Why is Canada botching the Great War centenary? – Granatstein
2014/04/22 1 Comment
Funny to see how the academics who support the overall thrust of the Government’s change of emphasis on Canada’s historical narrative, particularly the increased emphasis on the military, have started to realize the limitations of the Government’s commitment. Jack Granatstein’s commentary on the commemoration of WW1 and Canada’s role is valid and telling (for his critique of the Government’s cuts to Library and Archives Canada see Who will preserve the past for future generations?:
But the Great War years also changed the homeland. Women relatives of Canadian soldiers got the vote in 1917, and thousands of women left farms and hearths to work in munitions factories that produced a quarter of the artillery shells for British and Dominion forces by 1917. Prohibition cut off alcohol sales; millions were raised in Victory Loan campaigns; income tax came into effect (as a “temporary” wartime measure); and farmers and workers began to organize politically as inflation hit everyone. Above all, conscription in 1917 split the nation, pitting farmers against city dwellers, labour against bosses, French against English. That year’s election, won by the pro-conscription Unionist government of Sir Robert Borden, was the most racist in our history.

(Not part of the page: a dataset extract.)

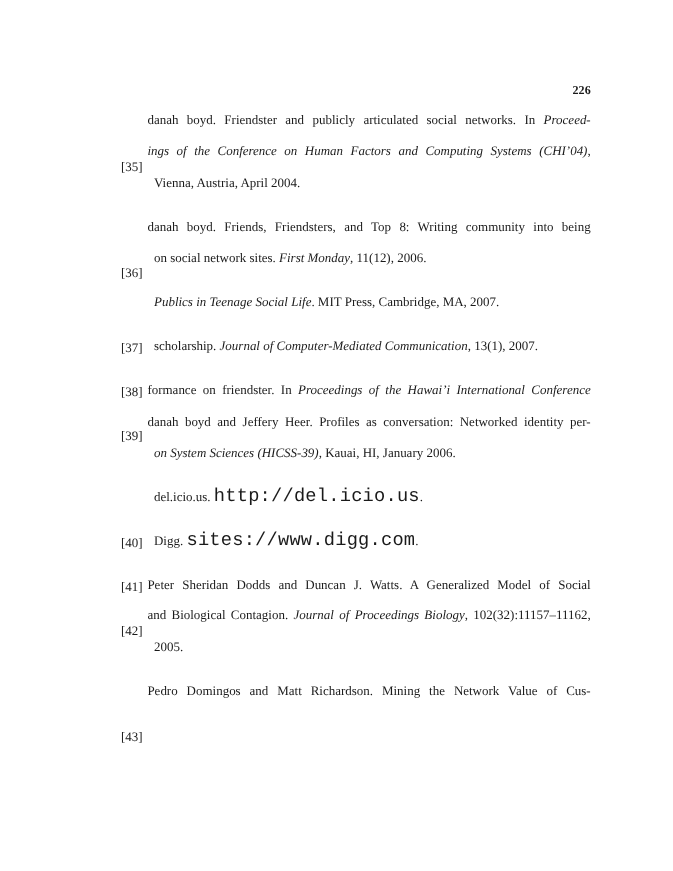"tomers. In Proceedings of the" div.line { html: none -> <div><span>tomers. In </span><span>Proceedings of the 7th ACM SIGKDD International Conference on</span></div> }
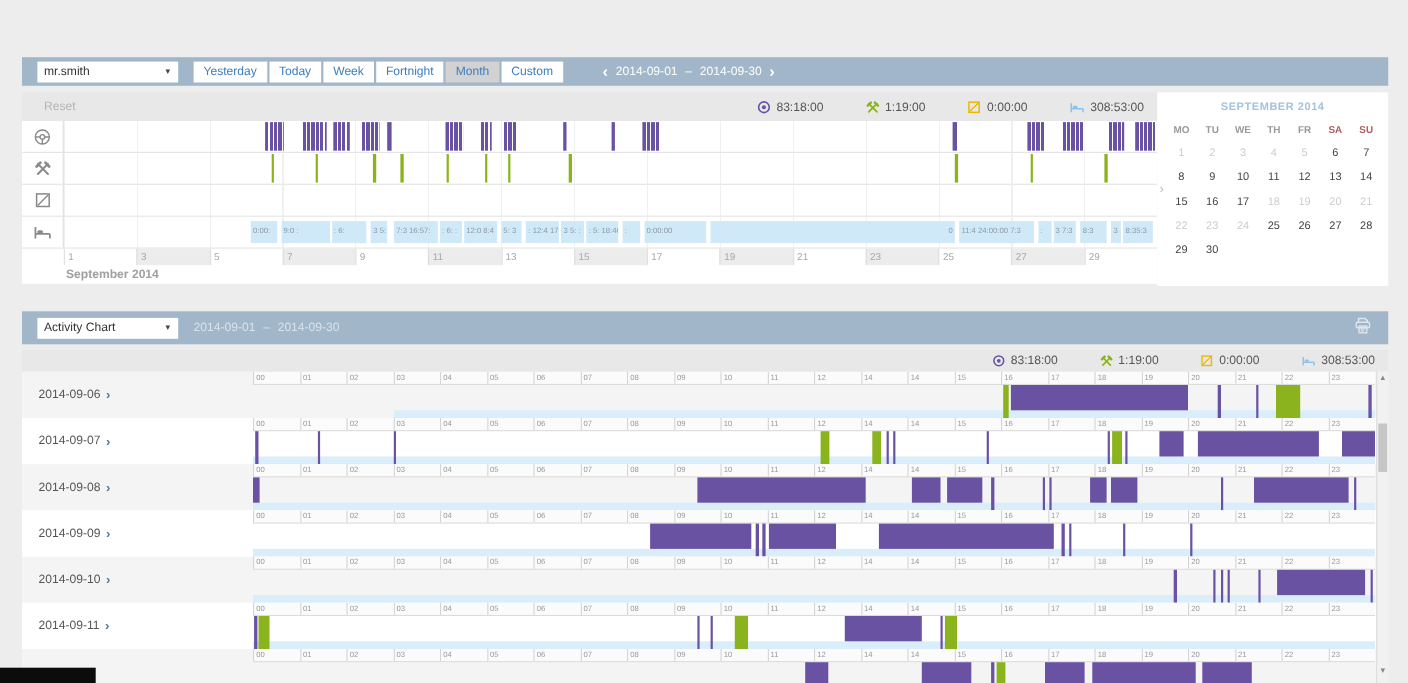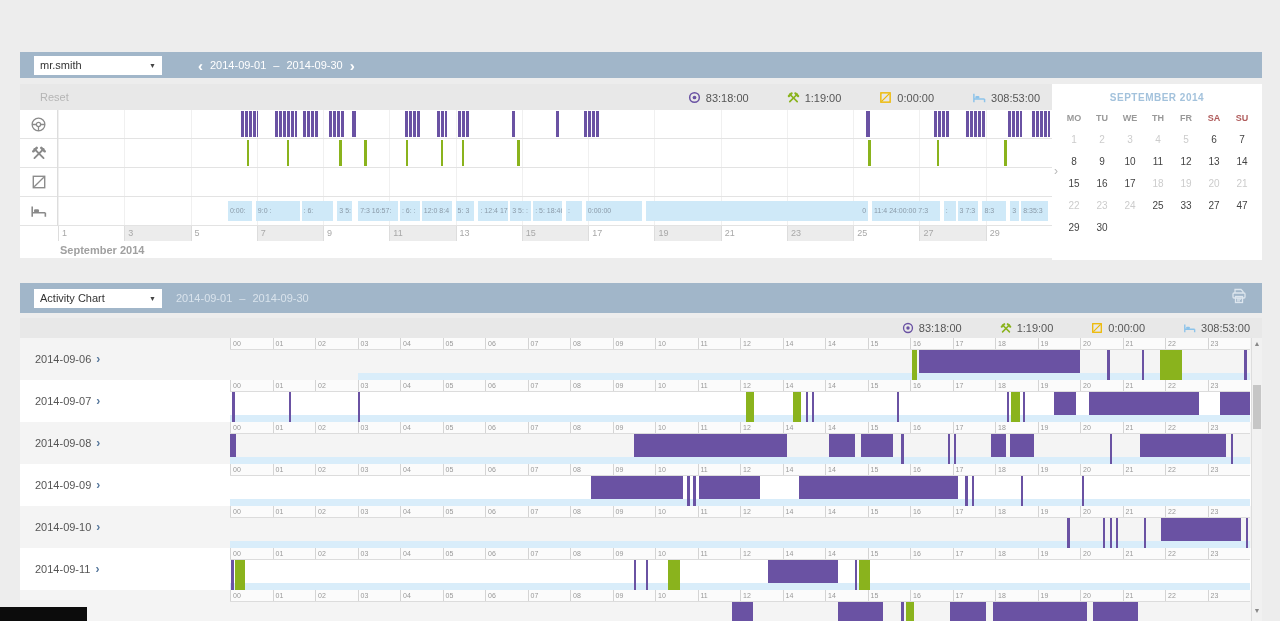"Yesterday" div.tb-btns { html: none -> <div> <div>Yesterday</div> <div>Today</div> <div>Week</div> <div>Fortnight</div> <div>Month</div> <div>Custom</div> </div> }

We certainly don’t want to celebrate all of these wartime events and changes, but we need to talk about them and learn from them. We need TV documentaries on the war and its battles and on the events, positive and negative, on the home front. We need books, conferences, lectures and displays in our national and local museums. We need to remember.
This requires some modest new funding. There will be a surplus by 2015, and there will be money available – if the government wishes to use it. There will also be the money to ensure that veterans get the help they require. It’s not a zero-sum game.
We really must remember the Great War properly. It was when Canada stood proudly on the world stage for the first time, and it would be a disgrace for the government to shortchange it.
Why is Canada botching the Great War centenary? – The Globe and Mail.
Interesting that the Government is focusing on our military history yet, at the same time, continue in their insistence that none of the soldiers of those past wars were Canadian citizens. If they are as proud of those soldiers as they would like to portray, you would think they would not hesitate to claim them as Canada’s own. But then, that could lead to more responsibility of government for care of our present day soldiers and acknowledgement that the children of those soldiers of wars past would be entitled to Canadian citizenship from birth.